Studio album by Municipal Waste
- Released: July 1, 2022
- Genre: Crossover thrash
- Length: 33:51
- Label: Nuclear Blast
- Producer: Arthur Rizk, Municipal Waste

Municipal Waste chronology
| Slime and Punishment (2017) | Electrified Brain (2022) |  |

Singles from Electrified Brain
- "Grave Dive" Released: April 1, 2022; "High Speed Steel" Released: May 18, 2022; "Electrified Brain" Released: June 2, 2022;

= Electrified Brain =

Electrified Brain is the seventh studio album by American crossover thrash band Municipal Waste, released on July 1, 2022.

== Background and singles ==
On October 29, 2021, Municipal Waste resigned with Nuclear Blast Records and announced their seventh studio album (which had not been named yet) would be released sometime in 2022.

PROVIDED MATERIAL:
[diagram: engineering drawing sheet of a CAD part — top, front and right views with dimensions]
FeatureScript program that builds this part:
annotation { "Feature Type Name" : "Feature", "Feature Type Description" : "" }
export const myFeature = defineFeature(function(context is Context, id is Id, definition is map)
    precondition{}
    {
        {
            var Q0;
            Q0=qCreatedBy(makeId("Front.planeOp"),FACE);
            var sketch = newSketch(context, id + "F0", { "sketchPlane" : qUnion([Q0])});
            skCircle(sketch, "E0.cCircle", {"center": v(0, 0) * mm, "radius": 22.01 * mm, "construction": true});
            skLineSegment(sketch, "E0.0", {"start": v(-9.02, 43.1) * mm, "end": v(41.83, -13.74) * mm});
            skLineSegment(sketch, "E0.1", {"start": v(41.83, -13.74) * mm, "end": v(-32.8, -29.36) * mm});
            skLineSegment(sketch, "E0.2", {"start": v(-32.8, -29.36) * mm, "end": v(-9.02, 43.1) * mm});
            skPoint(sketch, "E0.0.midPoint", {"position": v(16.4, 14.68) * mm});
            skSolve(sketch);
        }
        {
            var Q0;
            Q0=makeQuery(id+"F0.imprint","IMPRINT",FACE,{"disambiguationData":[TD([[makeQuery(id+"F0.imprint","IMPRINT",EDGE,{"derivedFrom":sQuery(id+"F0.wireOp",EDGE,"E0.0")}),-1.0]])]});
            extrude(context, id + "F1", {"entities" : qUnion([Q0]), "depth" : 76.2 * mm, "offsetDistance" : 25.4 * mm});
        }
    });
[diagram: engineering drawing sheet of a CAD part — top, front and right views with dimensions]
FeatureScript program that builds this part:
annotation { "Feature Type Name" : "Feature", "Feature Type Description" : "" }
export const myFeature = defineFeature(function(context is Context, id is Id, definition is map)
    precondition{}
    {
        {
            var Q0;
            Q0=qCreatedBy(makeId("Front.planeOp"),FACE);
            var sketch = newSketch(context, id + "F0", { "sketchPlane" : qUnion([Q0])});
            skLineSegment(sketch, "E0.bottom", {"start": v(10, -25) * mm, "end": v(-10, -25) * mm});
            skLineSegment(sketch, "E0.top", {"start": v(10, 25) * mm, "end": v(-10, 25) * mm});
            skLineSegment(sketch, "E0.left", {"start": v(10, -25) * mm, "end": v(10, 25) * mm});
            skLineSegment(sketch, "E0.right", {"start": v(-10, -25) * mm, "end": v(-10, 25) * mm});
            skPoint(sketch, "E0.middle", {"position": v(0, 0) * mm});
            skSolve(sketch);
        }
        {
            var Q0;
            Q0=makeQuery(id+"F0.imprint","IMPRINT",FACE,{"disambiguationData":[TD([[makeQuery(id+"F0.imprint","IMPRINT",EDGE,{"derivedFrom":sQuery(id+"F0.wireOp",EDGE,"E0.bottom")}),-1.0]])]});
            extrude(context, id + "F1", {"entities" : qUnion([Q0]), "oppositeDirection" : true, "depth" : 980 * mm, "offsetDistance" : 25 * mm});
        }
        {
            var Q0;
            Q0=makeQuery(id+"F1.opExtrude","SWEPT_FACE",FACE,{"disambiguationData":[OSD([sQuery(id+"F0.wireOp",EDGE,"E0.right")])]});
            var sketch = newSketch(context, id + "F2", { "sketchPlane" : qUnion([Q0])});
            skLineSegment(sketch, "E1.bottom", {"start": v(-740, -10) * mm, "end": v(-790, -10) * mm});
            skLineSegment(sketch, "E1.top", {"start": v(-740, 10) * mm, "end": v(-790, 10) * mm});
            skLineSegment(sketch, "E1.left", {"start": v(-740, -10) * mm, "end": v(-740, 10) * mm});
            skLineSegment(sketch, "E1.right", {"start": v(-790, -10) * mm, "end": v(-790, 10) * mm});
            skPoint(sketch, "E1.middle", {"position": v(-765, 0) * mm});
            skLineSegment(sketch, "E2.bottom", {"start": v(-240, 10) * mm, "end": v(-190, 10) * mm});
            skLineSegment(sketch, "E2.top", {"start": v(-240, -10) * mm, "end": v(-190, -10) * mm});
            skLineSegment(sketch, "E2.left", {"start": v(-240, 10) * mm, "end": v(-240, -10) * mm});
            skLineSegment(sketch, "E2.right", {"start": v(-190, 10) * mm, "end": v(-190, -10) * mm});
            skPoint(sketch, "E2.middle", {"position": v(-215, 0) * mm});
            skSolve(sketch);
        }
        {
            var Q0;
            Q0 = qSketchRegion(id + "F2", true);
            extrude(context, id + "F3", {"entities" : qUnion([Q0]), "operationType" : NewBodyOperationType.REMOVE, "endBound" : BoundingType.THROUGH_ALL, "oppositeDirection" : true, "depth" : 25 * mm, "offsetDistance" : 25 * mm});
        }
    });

EXERCISE 1: Who produced the album, according to the Electrified Brain article?
EXERCISE 2: Continue the Electrified Brain article from the point where it stops.

ANSWER SECTION 1: Arthur Rizk and Municipal Waste.

ANSWER SECTION 2:
On April 1, 2022, the band officially announced the album’s release date along with the album’s first single "Grave Dive." An animated music video created by Pierre Mousquet was later released for the song on July 26, featuring cameos of pop culture figures such as Skeletor and Lemmy. The second single "High Speed Steel" was released on May 18, alongside an official lyric video. Rhythm guitarist Ryan Waste stated that the song is "their ode to an era when heavy metal was transitioning into a faster form."

The third and final single the title track was released on June 2, the song was accompanied with a horror inspired music video directed by FX artist Norman Cabrera. In a press release Waste also commented on the meaning of the song stating "Electrified Brain’ is a tale of revenge and redemption, continuing the concept of our song ‘Mental Shock’ rounding out the ‘Deathripper Trilogy.’  It’s about being wrongfully accused and stripped of your rights, only to overcome and break free through the electric power of heavy music."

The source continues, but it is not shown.